I woke up first this sunny Sunday morning, tiptoed into the kitchen in my nightgown to put on the teakettle, then back into my room to get my new stitching project. As I was reaching for the scissors, I spotted the project I was working on when I stopped working…when Mom died. It is the wonderful poem “High Flight”, written by John Gillespie Magee, Jr., a young Royal Canadian Air Force pilot in WWII, that I need to finish and frame for Daddy. It is about 2/3 done, and with just a little diligence I should be able to have it finished by Christmas. So I gathered it up, too, cozied in on the couch with my teacup and stitching projects and got started.
I wish I could say I just settled back into the routine, but I didn’t. I don’t see as well as I did four years ago, at least close up, so finding the holes between the threads was more of a challenge. The skill is still there, and the progress I made still feels good. The soft snoring of Chance, the world’s best lab-mix rescued dog, added a level of comfort that I didn’t have before.
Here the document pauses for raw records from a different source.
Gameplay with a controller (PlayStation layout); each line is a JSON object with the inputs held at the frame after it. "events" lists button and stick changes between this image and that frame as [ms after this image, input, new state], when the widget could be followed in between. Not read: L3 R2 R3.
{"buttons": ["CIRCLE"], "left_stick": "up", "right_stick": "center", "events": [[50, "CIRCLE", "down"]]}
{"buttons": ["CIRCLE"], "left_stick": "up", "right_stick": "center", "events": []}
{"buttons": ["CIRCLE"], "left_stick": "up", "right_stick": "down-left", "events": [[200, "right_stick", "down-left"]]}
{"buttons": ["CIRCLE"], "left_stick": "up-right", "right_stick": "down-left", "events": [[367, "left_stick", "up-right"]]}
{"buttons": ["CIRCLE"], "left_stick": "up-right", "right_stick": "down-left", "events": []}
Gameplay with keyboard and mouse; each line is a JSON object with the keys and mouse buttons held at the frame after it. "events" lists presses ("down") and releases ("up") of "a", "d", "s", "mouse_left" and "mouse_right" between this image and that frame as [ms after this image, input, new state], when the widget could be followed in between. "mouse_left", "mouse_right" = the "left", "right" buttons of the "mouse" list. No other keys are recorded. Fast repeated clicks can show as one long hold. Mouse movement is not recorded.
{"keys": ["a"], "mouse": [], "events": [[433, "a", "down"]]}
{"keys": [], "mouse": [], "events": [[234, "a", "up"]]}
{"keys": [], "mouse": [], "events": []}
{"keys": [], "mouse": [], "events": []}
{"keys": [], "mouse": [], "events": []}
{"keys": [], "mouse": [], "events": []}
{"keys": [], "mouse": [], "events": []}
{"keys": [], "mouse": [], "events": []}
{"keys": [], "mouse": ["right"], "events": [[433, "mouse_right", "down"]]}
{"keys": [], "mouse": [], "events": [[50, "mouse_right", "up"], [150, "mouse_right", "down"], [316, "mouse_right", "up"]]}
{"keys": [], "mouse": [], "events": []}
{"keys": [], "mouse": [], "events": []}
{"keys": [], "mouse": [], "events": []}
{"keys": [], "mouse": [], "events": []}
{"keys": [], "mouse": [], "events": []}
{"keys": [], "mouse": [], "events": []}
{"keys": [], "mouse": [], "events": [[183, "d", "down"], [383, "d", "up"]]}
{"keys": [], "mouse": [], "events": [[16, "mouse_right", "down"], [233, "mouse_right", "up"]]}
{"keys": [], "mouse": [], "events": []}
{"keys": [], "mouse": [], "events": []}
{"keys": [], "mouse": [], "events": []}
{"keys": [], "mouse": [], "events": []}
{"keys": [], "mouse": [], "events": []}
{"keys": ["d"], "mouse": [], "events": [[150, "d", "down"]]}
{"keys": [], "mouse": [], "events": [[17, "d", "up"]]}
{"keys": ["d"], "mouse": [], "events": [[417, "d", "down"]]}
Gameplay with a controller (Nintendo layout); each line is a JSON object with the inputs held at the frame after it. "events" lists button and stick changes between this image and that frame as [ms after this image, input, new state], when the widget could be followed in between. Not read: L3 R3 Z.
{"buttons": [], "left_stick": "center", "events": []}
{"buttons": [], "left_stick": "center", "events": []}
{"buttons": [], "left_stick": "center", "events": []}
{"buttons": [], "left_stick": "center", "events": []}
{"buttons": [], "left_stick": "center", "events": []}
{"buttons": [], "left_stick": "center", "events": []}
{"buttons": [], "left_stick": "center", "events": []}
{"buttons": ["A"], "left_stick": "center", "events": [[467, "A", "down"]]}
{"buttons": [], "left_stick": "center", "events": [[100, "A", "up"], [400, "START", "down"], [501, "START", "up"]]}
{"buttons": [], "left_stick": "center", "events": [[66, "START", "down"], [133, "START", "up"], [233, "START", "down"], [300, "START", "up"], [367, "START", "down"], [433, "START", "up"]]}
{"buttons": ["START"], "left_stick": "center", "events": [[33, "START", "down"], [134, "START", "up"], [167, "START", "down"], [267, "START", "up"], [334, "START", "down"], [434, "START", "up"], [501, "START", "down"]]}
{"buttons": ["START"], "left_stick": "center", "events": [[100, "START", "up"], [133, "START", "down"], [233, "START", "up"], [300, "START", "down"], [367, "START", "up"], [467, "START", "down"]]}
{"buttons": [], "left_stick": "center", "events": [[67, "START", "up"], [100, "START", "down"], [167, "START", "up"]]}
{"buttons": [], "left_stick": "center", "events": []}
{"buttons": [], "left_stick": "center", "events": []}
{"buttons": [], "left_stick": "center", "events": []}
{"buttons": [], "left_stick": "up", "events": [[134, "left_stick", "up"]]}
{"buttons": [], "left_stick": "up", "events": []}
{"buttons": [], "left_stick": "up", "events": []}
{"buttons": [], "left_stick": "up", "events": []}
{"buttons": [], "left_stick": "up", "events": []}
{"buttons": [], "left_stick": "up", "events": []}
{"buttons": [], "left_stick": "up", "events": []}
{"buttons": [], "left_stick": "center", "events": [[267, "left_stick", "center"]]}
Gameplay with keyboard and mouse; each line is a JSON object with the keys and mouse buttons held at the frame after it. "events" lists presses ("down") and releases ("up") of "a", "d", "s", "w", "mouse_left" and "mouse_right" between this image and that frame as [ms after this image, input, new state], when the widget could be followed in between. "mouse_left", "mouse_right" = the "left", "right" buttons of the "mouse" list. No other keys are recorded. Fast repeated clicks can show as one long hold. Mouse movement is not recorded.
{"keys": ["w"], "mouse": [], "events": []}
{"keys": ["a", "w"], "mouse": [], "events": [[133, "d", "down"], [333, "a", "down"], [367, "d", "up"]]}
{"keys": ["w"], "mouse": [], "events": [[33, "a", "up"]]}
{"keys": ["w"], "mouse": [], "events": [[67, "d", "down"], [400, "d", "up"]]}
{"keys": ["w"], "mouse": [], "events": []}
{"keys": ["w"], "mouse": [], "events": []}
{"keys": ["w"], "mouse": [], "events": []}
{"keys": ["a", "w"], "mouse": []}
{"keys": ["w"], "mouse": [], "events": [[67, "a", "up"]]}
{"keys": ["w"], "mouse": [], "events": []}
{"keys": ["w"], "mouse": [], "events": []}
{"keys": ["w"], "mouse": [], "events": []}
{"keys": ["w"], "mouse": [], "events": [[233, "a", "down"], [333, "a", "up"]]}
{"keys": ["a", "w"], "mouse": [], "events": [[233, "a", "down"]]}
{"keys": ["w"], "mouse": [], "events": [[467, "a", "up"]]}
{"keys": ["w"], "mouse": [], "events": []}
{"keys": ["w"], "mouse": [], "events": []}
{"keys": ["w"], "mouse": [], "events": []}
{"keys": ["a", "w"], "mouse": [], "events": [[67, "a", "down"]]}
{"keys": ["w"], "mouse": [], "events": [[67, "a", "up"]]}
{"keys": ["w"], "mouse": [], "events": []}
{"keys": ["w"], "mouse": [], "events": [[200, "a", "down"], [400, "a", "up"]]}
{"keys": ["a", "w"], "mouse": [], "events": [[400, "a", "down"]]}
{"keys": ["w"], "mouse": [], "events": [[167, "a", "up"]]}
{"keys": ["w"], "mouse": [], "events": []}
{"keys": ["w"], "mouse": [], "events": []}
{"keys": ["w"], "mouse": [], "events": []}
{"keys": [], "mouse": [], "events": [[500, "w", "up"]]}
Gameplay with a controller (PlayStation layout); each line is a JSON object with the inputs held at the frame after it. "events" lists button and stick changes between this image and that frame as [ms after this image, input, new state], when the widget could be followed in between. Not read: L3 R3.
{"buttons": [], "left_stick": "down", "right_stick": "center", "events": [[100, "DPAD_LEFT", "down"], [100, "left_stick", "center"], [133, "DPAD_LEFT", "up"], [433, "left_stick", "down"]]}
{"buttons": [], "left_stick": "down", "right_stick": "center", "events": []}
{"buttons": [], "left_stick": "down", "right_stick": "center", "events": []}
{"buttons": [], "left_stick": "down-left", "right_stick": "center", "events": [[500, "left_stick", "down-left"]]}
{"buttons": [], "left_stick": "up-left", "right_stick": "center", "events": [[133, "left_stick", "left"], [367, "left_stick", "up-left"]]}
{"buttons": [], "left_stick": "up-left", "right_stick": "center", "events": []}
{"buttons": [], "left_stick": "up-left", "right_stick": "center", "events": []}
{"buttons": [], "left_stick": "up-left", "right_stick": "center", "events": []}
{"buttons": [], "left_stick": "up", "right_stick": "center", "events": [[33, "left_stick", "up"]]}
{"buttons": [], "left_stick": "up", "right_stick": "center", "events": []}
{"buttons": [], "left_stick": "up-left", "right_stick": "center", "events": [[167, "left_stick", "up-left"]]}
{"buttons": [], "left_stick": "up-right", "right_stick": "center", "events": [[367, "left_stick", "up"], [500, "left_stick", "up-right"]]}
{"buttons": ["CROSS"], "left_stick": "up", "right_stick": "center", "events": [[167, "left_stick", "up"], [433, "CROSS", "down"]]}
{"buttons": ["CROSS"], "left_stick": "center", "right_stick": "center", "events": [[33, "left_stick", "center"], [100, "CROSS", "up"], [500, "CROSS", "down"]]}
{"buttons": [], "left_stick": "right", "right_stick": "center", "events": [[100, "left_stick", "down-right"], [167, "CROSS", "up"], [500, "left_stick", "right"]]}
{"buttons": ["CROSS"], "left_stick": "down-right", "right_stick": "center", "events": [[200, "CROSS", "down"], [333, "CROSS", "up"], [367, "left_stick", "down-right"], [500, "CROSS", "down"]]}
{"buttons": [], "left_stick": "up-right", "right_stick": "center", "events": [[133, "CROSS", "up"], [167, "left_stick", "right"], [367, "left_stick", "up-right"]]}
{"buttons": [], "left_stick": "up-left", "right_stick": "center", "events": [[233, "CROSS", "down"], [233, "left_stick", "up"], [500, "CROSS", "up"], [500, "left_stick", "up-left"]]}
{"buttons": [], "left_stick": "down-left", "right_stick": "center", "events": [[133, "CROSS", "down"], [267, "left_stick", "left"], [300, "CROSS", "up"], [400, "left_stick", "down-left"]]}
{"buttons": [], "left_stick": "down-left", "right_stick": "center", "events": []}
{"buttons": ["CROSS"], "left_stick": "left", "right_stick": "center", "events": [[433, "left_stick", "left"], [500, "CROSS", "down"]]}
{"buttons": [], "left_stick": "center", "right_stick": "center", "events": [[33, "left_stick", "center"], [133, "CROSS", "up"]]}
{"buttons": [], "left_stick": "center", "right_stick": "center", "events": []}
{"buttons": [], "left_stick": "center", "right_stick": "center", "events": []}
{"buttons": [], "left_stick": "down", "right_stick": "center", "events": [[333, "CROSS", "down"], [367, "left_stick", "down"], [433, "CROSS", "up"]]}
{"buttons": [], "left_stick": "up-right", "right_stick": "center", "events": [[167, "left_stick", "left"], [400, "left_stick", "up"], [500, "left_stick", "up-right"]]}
I had nearly an hour and a half of peace before Lily woke up and joined me on the couch.
Then the questions began: “What are you doing, Grammy?” “How do you do that, Grammy?” and (my favorite), “Can you teach me to do that, Grammy?” Of course I promised to teach her — but not today — and told her that it was my Grammy Pender who first taught me to embroider when I was four years old. Somewhere in my things I still have the little doll tablecloth and napkins with the giant running and lazy daisy stitches I did so proudly sixty years ago.
I worked about two hours this morning (without a car, we didn’t go to church) and made visible progress. I feel as though a missing piece of “me” is being stitched back into place, and I am satisfied.